◆ DOCUMENT SEGMENT ◆

============

Burr Powell Harrison (July 2, 1904 – December 29, 1973) was a Virginia lawyer, judge and Democratic politician who was a member of the Byrd Organization and served as U.S. Congressman representing Virginia's 7th congressional district (as had his father).

Early and family life
Born in Winchester, Virginia to Virginia lawyer and soon-to-be Congressman Thomas W. Harrison and his wife, Burr Harrison was descended from the First Families of Virginia and named for his great-great grandfather Burr William Harrison (1793-1865) who represented Loudoun County in the Virginia General Assembly in the 1840s and great-great-great-great grandfather Burr Harrison (patriot) (1734-1790), who represented Prince William County and fought in the American Revolutionary War. This Burr Harrison attended the public schools, then Woodberry Forest School, Virginia Military Institute, Hampden-Sydney College, and the University of Virginia. He graduated from Georgetown University Law School, Washington, D.C., in 1926.

Career

Harrison was admitted to the Virginia bar the same year and commenced practice in Winchester, Virginia with his father (who died in 1935). Harrison was the attorney for Frederick County in 1932–1940. During the years 1940–1943, Harrison represented Frederick County (part-time) in Senate of Virginia. His colleagues elected him as judge of the seventeenth judicial circuit and the corporation court of Winchester in 1943–1946.

Voters of Virginia's 7th congressional district (which his father had represented during World War I and before the Great Depression) elected Harrison as a Democrat to the Seventy-ninth and to the Eightieth Congress, initially by special election to fill the vacancy caused by the resignation of United States Representative A. Willis Robertson (who successfully ran for election as U.S. Senator). Voters reelected Harrison to the seven succeeding Congresses (November 5, 1946 – January 3, 1963). He was a member of the House Un-American Activities Committee during the McCathy era. Like his father, Harrison was a member of the Byrd Organization led by Virginia's U.S. Senator Harry F. Byrd (of Winchester) and accordingly supported Massive Resistance to the U.S. Supreme Court decisions in Brown v. Board of Education. He signed the 1956 Southern Manifesto that opposed the desegregation of public schools. Harrison did not seek his party's renomination to the Eighty-eighth Congress in 1962, but instead resumed his legal practice in Winchester, Virginia. Fellow Democrat John O. Marsh, Jr. succeeded to the Congressional seat.

============

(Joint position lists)
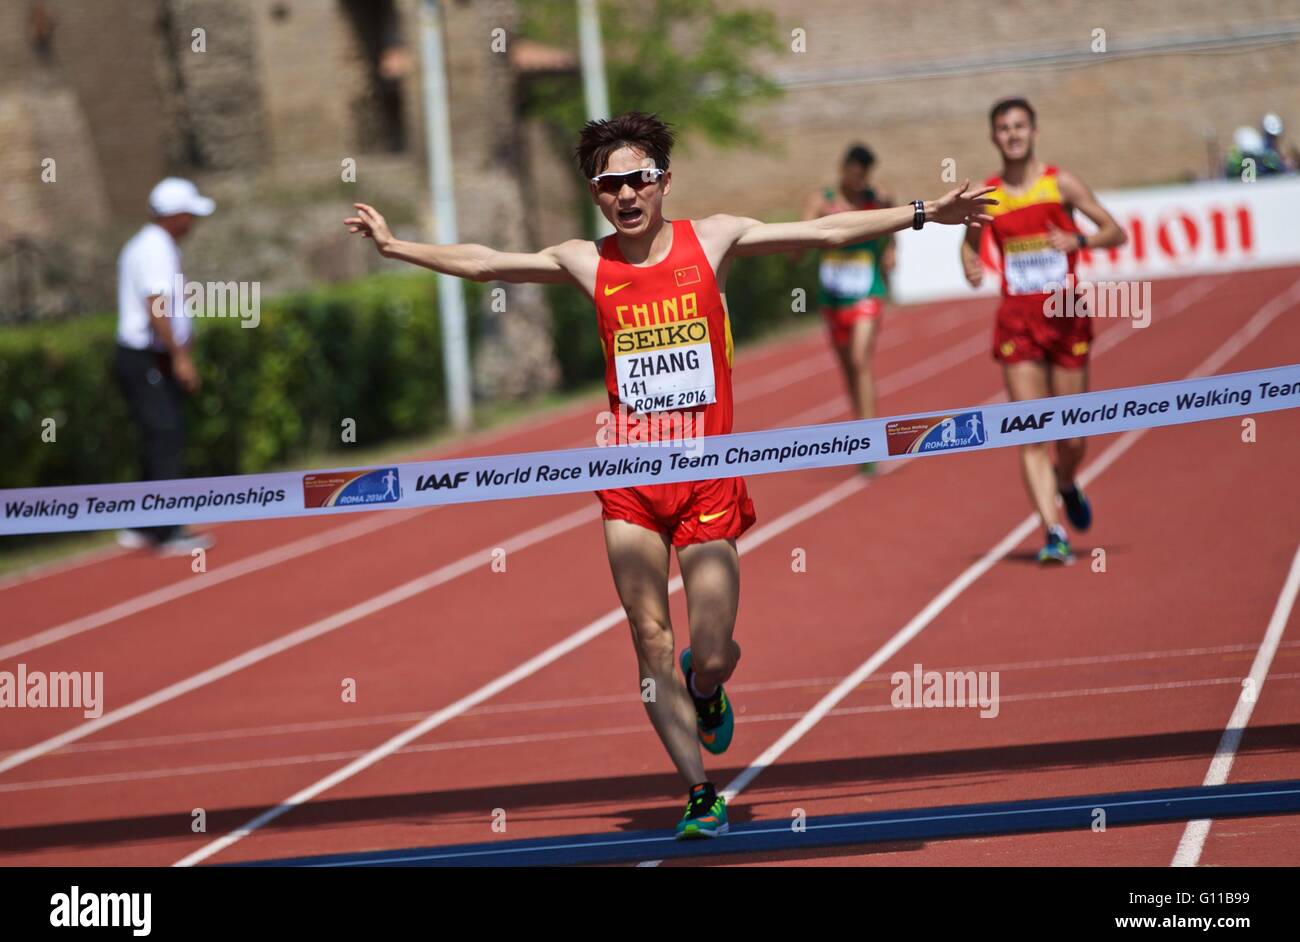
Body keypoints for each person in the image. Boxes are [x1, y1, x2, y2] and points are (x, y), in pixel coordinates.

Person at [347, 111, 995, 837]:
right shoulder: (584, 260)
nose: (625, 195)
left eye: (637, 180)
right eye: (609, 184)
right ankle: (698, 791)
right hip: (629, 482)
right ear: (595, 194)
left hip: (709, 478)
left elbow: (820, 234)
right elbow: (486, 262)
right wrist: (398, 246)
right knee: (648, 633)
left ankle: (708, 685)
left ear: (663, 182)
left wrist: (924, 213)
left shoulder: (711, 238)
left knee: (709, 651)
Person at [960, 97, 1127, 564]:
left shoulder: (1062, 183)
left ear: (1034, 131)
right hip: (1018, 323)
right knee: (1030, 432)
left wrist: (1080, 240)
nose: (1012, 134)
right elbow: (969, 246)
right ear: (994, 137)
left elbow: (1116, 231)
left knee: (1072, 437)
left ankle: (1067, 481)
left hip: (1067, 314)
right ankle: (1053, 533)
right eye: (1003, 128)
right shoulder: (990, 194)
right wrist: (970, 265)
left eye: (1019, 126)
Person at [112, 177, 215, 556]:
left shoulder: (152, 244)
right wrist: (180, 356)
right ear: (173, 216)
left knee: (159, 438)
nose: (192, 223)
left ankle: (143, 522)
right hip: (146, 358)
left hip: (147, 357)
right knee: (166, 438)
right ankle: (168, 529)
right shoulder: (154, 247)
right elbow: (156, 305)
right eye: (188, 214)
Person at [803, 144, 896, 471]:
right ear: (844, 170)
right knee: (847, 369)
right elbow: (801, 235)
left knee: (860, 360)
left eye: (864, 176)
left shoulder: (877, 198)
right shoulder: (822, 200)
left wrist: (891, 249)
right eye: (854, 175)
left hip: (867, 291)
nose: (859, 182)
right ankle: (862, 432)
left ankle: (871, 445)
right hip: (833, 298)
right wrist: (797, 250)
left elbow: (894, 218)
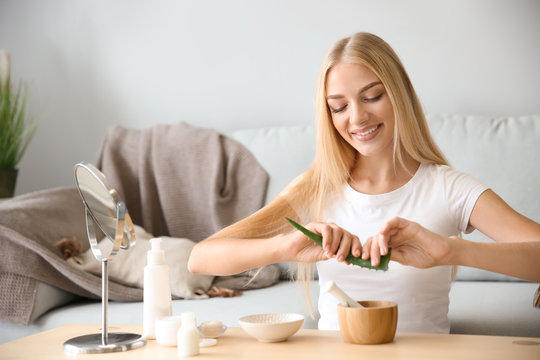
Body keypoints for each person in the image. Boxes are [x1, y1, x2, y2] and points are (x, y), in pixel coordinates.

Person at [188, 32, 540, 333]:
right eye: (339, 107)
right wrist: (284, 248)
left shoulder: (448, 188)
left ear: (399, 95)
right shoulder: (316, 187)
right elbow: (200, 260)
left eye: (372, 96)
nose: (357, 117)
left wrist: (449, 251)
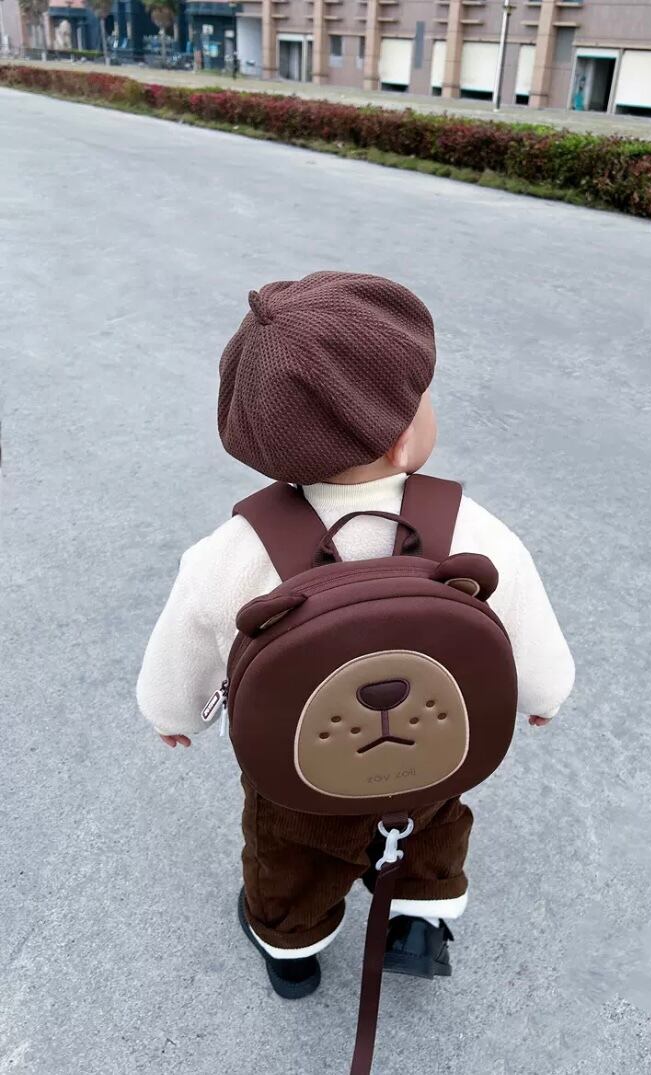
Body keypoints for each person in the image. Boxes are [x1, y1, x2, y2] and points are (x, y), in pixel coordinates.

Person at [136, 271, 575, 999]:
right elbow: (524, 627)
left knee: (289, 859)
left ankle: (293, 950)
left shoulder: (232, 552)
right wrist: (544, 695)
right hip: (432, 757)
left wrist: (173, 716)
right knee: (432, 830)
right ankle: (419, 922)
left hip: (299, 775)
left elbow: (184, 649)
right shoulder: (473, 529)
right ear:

============

◆ EXERCISE TASKS ◆
a: Copy the Burr Harrison biography from "Harrison was admitted" up to and including "Winchester in 1943–1946.".
b: According to the Burr Harrison biography, what law school did Harrison graduate from in 1926?
c: Render this sentence from the Burr Harrison biography in Spanish: "Harrison was the attorney for Frederick County in 1932–1940."
These records have no connection to the Burr Harrison biography.

◆ RESPONSE LIST ◆
a:
Harrison was admitted to the Virginia bar the same year and commenced practice in Winchester, Virginia with his father (who died in 1935). Harrison was the attorney for Frederick County in 1932–1940. During the years 1940–1943, Harrison represented Frederick County (part-time) in Senate of Virginia. His colleagues elected him as judge of the seventeenth judicial circuit and the corporation court of Winchester in 1943–1946.

b: Georgetown University Law School, in Washington, D.C.

c: Harrison fue el abogado del condado de Frederick en 1932–1940.